Check out the project page and paper.

Project Collaborations

Brain-Score for Computational Language Benchmarking

Brain-Score hypothesizes that the more similar the activations of neural networks are to human brain recordings, and the closer their behavior is to that of humans, the better they will perform. The platform facilitates this evaluation by providing a system infrastructure to implement models as artificial subjects and score them on a series of benchmarks. Accordingly, Brain-Score translates experimental data into benchmarks against which any model can be evaluated, and it allows for additional benchmark integration through a plugin management system.

Check out the project website and GitHub repository.

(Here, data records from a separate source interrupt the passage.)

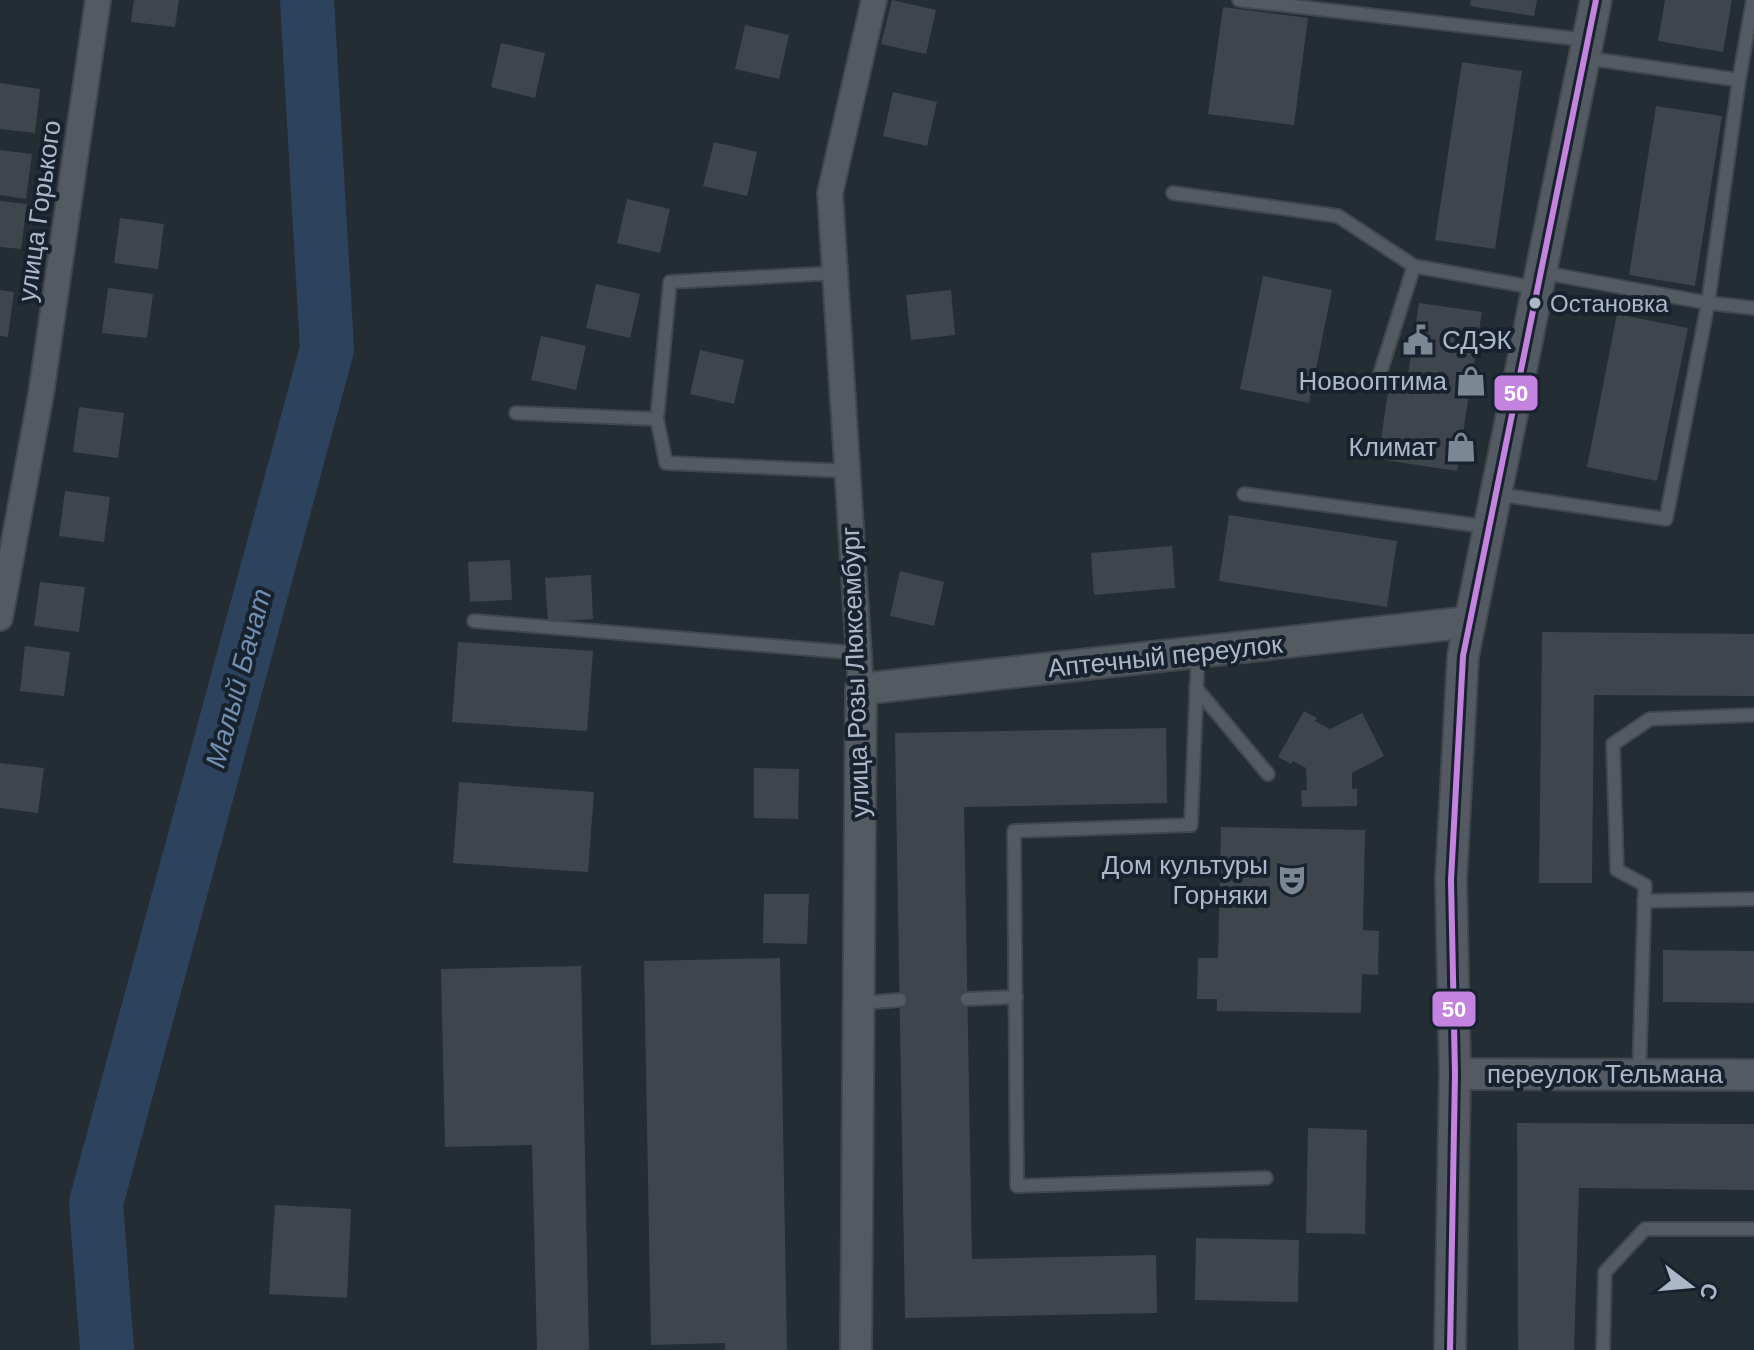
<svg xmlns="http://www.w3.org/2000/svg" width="1754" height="1350" font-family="Arial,sans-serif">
  <rect width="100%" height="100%" fill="#242c34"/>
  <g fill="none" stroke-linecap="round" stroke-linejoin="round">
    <polyline stroke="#2d435d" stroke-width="54" points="107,1350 96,1203 327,349 307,0"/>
  </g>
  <g fill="#3f454c">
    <polygon points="134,0 179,0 175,27 131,22"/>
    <polygon points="892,0 936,10 926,54 881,44"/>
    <polygon points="1471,0 1537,0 1534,16 1470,6"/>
    <polygon points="1665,0 1732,0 1723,52 1658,41"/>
    <polygon points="1223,7 1308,18 1294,125 1208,114"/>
    <polygon points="745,25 789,35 779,79 735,69"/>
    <polygon points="501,43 545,53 535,98 491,87"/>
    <polygon points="1462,62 1522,71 1495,249 1435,240"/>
    <polygon points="0,83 40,89 35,133 0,129"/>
    <polygon points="893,92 937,102 927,146 883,136"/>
    <polygon points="1656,106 1722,116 1695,286 1629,275"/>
    <polygon points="714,142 757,152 747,196 703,186"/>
    <polygon points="0,150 32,154 26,199 0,195"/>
    <polygon points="627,199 670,209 660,253 617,243"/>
    <polygon points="0,201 27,204 21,249 0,247"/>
    <polygon points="120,218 164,224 158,269 114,263"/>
    <polygon points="1263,276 1332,290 1309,403 1240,389"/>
    <polygon points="596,284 640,294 630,338 586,328"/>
    <polygon points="108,288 153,294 147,338 102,333"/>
    <polygon points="0,290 14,292 8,337 0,336"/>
    <polygon points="951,290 955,335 911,340 906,295"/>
    <polygon points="1419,303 1482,312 1457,471 1378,459 1388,392 1405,394"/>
    <polygon points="1617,314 1688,328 1657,481 1587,467"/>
    <polygon points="541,336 586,346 576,390 531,380"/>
    <polygon points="700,350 744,360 734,404 690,394"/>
    <polygon points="79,407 124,413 118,458 73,452"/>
    <polygon points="65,491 110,497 104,542 59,536"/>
    <polygon points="1229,515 1397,541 1387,607 1219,581"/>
    <polygon points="1172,546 1175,588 1094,595 1091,553"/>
    <polygon points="510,560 512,600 470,602 468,562"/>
    <polygon points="900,571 944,582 934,626 890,616"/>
    <polygon points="591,575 593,619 548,622 545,578"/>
    <polygon points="40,582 85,587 79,632 34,626"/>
    <polygon points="1542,632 1754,634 1754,696 1594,695 1592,883 1539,883"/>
    <polygon points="458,642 593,651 587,731 452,722"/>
    <polygon points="25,646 70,652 64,696 20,691"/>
    <polygon points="1304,711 1317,718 1315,721 1330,729 1362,713 1384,756 1352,773 1352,789 1357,788 1357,806 1302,807 1301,790 1307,790 1306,768 1293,761 1291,764 1278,757"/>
    <polygon points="1166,728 1167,803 964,807 972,1259 1156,1255 1157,1313 905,1318 895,733"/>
    <polygon points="0,763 44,768 38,813 0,808"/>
    <polygon points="754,768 799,769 798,819 754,818"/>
    <polygon points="459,782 594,792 588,872 453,863"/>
    <polygon points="1221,827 1365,830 1363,930 1379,931 1378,975 1362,974 1361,1013 1217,1011 1217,999 1197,999 1198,958 1218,958"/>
    <polygon points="764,894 809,894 807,944 763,943"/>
    <polygon points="1663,950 1754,951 1754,1003 1663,1002"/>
    <polygon points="780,958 787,1350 725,1350 725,1343 651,1345 644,961"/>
    <polygon points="581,966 589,1350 537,1350 532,1145 445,1147 441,969"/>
    <polygon points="1517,1123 1754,1124 1754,1190 1579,1188 1574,1350 1518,1350"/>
    <polygon points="1308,1128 1367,1130 1365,1234 1306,1233"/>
    <polygon points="275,1205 351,1209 347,1298 269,1294"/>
    <polygon points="1196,1238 1299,1240 1298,1302 1195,1300"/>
  </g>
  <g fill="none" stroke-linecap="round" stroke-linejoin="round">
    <g stroke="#41474d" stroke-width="16">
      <g id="service">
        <polyline points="1239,0 1587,40"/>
        <polyline points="1586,58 1739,80 1753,0"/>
        <polyline points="1173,193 1338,216 1414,266 1537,288"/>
        <polyline points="1540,272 1708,303 1754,308"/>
        <polyline points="835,273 670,282 657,419 666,463 847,471"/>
        <polyline points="1378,380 1414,266"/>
        <polyline points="516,413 657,419"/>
        <polyline points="1244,494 1489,527"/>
        <polyline points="1496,494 1666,519 1708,303 1739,80"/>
        <polyline points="474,621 858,653"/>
        <polyline points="1198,652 1191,825 1014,831 1017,1186 1266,1178"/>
        <polyline points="1196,688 1268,774"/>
        <polyline points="1644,901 1754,899"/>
        <polyline points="967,999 1016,997"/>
        <polyline points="859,1003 900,1000"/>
        <polyline points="1639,1075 1645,885 1617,870 1613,744 1650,719 1754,715"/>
        <polyline points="1603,1350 1605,1272 1645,1229 1754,1229"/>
      </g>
    </g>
    <g stroke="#41474d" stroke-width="28">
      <g id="minor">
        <polyline points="0,618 41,394 98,0"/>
        <polyline points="861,689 830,193 874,0"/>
      </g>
    </g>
    <g stroke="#41474d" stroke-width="34">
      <g id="tertiary">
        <polyline points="1455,1074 1754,1075"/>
        <polyline points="856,1350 861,689 1470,622"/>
        <polyline points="1450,1350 1455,1074 1451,880 1463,656 1596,0"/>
      </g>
    </g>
    <use href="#service" stroke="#545a62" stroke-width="12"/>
    <use href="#minor" stroke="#545a62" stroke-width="24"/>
    <use href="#tertiary" stroke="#545a62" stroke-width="30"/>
    <g stroke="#18222f" stroke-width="12">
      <polyline id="bus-1" points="1450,1350 1455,1074 1451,880 1463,656 1596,0"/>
    </g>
    <use href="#bus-1" stroke="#c483df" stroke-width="6"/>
  </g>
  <defs>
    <g id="civic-bare" transform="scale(2.4)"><path d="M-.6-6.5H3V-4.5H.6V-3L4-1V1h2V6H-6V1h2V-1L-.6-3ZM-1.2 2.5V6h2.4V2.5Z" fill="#7c8794" stroke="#18222f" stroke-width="2.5" paint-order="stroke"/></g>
    <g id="shop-bare" transform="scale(2.4)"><path d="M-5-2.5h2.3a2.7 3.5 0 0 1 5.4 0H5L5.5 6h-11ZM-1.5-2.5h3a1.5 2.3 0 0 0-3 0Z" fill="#7c8794" stroke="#18222f" stroke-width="2.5" paint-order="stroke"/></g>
    <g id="theatre-bare" transform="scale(2.4)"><path d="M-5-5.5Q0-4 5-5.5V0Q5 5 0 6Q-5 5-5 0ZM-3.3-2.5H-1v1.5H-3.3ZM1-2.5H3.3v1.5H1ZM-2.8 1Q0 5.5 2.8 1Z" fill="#7c8794" stroke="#18222f" stroke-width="2.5" paint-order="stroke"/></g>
  </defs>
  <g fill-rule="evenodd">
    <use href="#civic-bare" x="1418" y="340"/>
    <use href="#shop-bare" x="1471" y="381"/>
    <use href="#shop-bare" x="1461" y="447"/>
    <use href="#theatre-bare" x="1292" y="880"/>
  </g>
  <circle fill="#acb8c7" stroke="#18222f" stroke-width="3" cx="1535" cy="303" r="7"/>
  <g text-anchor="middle" stroke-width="8" stroke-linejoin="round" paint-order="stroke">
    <g font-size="24" fill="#acb8c7" stroke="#18222f" text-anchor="start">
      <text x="1550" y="312">Остановка</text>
    </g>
    <g font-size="26" fill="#acb8c7" stroke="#18222f">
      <text transform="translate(39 211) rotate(-82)" y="9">улица Горького</text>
      <text transform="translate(1165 656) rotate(-6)" y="9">Аптечный переулок</text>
      <text transform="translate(855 672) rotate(-92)" y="9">улица Розы Люксембург</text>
      <text x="1605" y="1083">переулок Тельмана</text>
    </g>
    <g font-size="26" fill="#acb8c7" stroke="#18222f" text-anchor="end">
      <text x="1442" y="349" text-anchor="start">СДЭК</text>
      <text x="1447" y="390">Новооптима</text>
      <text x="1437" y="456">Климат</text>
      <text x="1268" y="874">Дом культуры<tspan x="1268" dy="30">Горняки</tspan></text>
    </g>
    <g font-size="28" font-style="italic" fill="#728fb2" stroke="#18222f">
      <text transform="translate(238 678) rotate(-75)" y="10">Малый Бачат</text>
    </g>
  </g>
  <g stroke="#18222f" stroke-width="3">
    <rect x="1493" y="374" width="46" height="38" rx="8" fill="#c483df"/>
    <rect x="1431" y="990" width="46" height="38" rx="8" fill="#c483df"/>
  </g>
  <g font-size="22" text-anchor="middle" font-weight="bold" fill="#fff">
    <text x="1516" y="401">50</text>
    <text x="1454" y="1017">50</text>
  </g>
  <g transform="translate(1690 1286) rotate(106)" stroke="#18222f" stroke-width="6" paint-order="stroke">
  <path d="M0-6L14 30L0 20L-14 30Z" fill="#acb8c7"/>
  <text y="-12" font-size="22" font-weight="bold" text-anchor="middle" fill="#acb8c7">С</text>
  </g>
</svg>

iCatcher+: Automated Gaze Annotation for Infants and Children

While machine learning has enhanced large-scale psychological research, analyzing infant and child looking behavior remains a manual task. iCatcher+ is a system for automated gaze annotation trained on varied datasets of children from 4 months to 3.5 years. It uses a series of machine learning models to identify the face of the child and estimate their looking direction, all fine-tuned to handle uncertainties in infant behavior. iCatcher+ achieves near human-like precision in identifying gaze patterns across different situations and demographics. This progress hints at potential full automation of online behavioral studies in children, facilitating developmental research on infants.